[TASK STATEMENT] Give back every record precisely.
ENTRIES PROVIDED START
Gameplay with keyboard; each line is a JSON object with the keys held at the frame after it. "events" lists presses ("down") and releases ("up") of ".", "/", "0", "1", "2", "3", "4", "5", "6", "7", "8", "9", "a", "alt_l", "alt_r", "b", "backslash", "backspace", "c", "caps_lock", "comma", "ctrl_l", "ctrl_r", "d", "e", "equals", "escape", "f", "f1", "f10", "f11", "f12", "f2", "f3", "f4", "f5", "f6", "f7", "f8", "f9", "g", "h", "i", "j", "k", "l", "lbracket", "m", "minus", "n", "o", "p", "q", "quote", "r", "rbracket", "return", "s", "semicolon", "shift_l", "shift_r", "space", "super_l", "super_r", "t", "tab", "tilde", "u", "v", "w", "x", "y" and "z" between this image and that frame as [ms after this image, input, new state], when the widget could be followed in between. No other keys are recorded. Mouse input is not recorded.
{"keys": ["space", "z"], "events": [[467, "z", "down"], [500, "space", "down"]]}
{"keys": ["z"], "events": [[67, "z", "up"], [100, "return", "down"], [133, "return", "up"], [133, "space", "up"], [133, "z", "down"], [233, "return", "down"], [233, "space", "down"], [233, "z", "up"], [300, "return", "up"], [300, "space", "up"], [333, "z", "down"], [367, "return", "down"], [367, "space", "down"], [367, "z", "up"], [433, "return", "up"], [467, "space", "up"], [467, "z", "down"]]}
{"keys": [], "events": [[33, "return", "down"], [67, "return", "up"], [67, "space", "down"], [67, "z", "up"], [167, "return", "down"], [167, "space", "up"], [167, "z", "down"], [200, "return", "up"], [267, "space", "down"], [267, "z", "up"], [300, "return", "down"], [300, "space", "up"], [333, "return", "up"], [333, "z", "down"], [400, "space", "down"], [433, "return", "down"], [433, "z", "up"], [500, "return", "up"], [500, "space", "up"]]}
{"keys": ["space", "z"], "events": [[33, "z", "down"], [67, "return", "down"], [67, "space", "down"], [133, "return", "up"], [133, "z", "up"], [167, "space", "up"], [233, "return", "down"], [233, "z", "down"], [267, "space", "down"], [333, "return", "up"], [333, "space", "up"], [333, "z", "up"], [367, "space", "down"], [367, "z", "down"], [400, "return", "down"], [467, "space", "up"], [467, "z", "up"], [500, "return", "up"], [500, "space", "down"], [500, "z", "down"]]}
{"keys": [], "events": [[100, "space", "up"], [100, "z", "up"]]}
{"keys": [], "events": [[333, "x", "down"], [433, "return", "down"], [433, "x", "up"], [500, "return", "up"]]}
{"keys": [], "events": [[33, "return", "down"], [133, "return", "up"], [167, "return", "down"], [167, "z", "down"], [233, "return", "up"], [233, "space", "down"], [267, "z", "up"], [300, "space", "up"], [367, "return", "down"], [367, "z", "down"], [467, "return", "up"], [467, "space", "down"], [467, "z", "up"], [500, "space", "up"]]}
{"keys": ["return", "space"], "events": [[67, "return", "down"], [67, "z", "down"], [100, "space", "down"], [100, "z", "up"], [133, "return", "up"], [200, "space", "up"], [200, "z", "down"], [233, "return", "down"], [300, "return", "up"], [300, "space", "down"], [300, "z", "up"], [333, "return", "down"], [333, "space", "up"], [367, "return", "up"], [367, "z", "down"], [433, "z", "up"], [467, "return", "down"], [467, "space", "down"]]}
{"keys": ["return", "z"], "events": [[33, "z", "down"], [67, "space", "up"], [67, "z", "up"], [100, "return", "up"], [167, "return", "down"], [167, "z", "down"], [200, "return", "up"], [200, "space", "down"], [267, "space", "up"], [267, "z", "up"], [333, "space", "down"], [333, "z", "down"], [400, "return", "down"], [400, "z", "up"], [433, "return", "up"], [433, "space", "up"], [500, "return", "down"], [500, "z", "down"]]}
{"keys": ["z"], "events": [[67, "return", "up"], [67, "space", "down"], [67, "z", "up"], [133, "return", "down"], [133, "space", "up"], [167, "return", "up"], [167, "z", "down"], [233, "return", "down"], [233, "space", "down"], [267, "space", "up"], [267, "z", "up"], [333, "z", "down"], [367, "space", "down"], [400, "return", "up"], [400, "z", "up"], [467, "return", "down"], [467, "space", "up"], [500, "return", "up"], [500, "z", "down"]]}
ENTRIES PROVIDED END
[OUTPUT BELOW]
Gameplay with keyboard; each line is a JSON object with the keys held at the frame after it. "events" lists presses ("down") and releases ("up") of ".", "/", "0", "1", "2", "3", "4", "5", "6", "7", "8", "9", "a", "alt_l", "alt_r", "b", "backslash", "backspace", "c", "caps_lock", "comma", "ctrl_l", "ctrl_r", "d", "e", "equals", "escape", "f", "f1", "f10", "f11", "f12", "f2", "f3", "f4", "f5", "f6", "f7", "f8", "f9", "g", "h", "i", "j", "k", "l", "lbracket", "m", "minus", "n", "o", "p", "q", "quote", "r", "rbracket", "return", "s", "semicolon", "shift_l", "shift_r", "space", "super_l", "super_r", "t", "tab", "tilde", "u", "v", "w", "x", "y" and "z" between this image and that frame as [ms after this image, input, new state], when the widget could be followed in between. No other keys are recorded. Mouse input is not recorded.
{"keys": ["space", "z"], "events": [[467, "z", "down"], [500, "space", "down"]]}
{"keys": ["z"], "events": [[67, "z", "up"], [100, "return", "down"], [133, "return", "up"], [133, "space", "up"], [133, "z", "down"], [233, "return", "down"], [233, "space", "down"], [233, "z", "up"], [300, "return", "up"], [300, "space", "up"], [333, "z", "down"], [367, "return", "down"], [367, "space", "down"], [367, "z", "up"], [433, "return", "up"], [467, "space", "up"], [467, "z", "down"]]}
{"keys": [], "events": [[33, "return", "down"], [67, "return", "up"], [67, "space", "down"], [67, "z", "up"], [167, "return", "down"], [167, "space", "up"], [167, "z", "down"], [200, "return", "up"], [267, "space", "down"], [267, "z", "up"], [300, "return", "down"], [300, "space", "up"], [333, "return", "up"], [333, "z", "down"], [400, "space", "down"], [433, "return", "down"], [433, "z", "up"], [500, "return", "up"], [500, "space", "up"]]}
{"keys": ["space", "z"], "events": [[33, "z", "down"], [67, "return", "down"], [67, "space", "down"], [133, "return", "up"], [133, "z", "up"], [167, "space", "up"], [233, "return", "down"], [233, "z", "down"], [267, "space", "down"], [333, "return", "up"], [333, "space", "up"], [333, "z", "up"], [367, "space", "down"], [367, "z", "down"], [400, "return", "down"], [467, "space", "up"], [467, "z", "up"], [500, "return", "up"], [500, "space", "down"], [500, "z", "down"]]}
{"keys": [], "events": [[100, "space", "up"], [100, "z", "up"]]}
{"keys": [], "events": [[333, "x", "down"], [433, "return", "down"], [433, "x", "up"], [500, "return", "up"]]}
{"keys": [], "events": [[33, "return", "down"], [133, "return", "up"], [167, "return", "down"], [167, "z", "down"], [233, "return", "up"], [233, "space", "down"], [267, "z", "up"], [300, "space", "up"], [367, "return", "down"], [367, "z", "down"], [467, "return", "up"], [467, "space", "down"], [467, "z", "up"], [500, "space", "up"]]}
{"keys": ["return", "space"], "events": [[67, "return", "down"], [67, "z", "down"], [100, "space", "down"], [100, "z", "up"], [133, "return", "up"], [200, "space", "up"], [200, "z", "down"], [233, "return", "down"], [300, "return", "up"], [300, "space", "down"], [300, "z", "up"], [333, "return", "down"], [333, "space", "up"], [367, "return", "up"], [367, "z", "down"], [433, "z", "up"], [467, "return", "down"], [467, "space", "down"]]}
{"keys": ["return", "z"], "events": [[33, "z", "down"], [67, "space", "up"], [67, "z", "up"], [100, "return", "up"], [167, "return", "down"], [167, "z", "down"], [200, "return", "up"], [200, "space", "down"], [267, "space", "up"], [267, "z", "up"], [333, "space", "down"], [333, "z", "down"], [400, "return", "down"], [400, "z", "up"], [433, "return", "up"], [433, "space", "up"], [500, "return", "down"], [500, "z", "down"]]}
{"keys": ["z"], "events": [[67, "return", "up"], [67, "space", "down"], [67, "z", "up"], [133, "return", "down"], [133, "space", "up"], [167, "return", "up"], [167, "z", "down"], [233, "return", "down"], [233, "space", "down"], [267, "space", "up"], [267, "z", "up"], [333, "z", "down"], [367, "space", "down"], [400, "return", "up"], [400, "z", "up"], [467, "return", "down"], [467, "space", "up"], [500, "return", "up"], [500, "z", "down"]]}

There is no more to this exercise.